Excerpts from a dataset
*** Block opens ***

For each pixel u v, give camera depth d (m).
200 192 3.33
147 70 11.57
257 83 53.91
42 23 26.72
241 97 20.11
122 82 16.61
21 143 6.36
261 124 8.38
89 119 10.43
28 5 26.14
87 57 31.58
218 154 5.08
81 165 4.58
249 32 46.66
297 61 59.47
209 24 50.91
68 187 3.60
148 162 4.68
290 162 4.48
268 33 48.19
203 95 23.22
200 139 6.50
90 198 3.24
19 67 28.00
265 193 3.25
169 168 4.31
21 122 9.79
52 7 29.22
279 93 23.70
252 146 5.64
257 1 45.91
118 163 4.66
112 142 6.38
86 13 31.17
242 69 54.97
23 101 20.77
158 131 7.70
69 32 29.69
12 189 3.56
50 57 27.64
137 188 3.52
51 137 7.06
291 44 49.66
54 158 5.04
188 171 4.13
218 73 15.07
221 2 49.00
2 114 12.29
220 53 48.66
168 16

*** Block closes ***

- [TASK REQUIREMENTS] Exactly the lines from the one containing "147 70 11.57" through the end of the records above are to be printed, and no others.

- [OUTPUT]
147 70 11.57
257 83 53.91
42 23 26.72
241 97 20.11
122 82 16.61
21 143 6.36
261 124 8.38
89 119 10.43
28 5 26.14
87 57 31.58
218 154 5.08
81 165 4.58
249 32 46.66
297 61 59.47
209 24 50.91
68 187 3.60
148 162 4.68
290 162 4.48
268 33 48.19
203 95 23.22
200 139 6.50
90 198 3.24
19 67 28.00
265 193 3.25
169 168 4.31
21 122 9.79
52 7 29.22
279 93 23.70
252 146 5.64
257 1 45.91
118 163 4.66
112 142 6.38
86 13 31.17
242 69 54.97
23 101 20.77
158 131 7.70
69 32 29.69
12 189 3.56
50 57 27.64
137 188 3.52
51 137 7.06
291 44 49.66
54 158 5.04
188 171 4.13
218 73 15.07
221 2 49.00
2 114 12.29
220 53 48.66
168 16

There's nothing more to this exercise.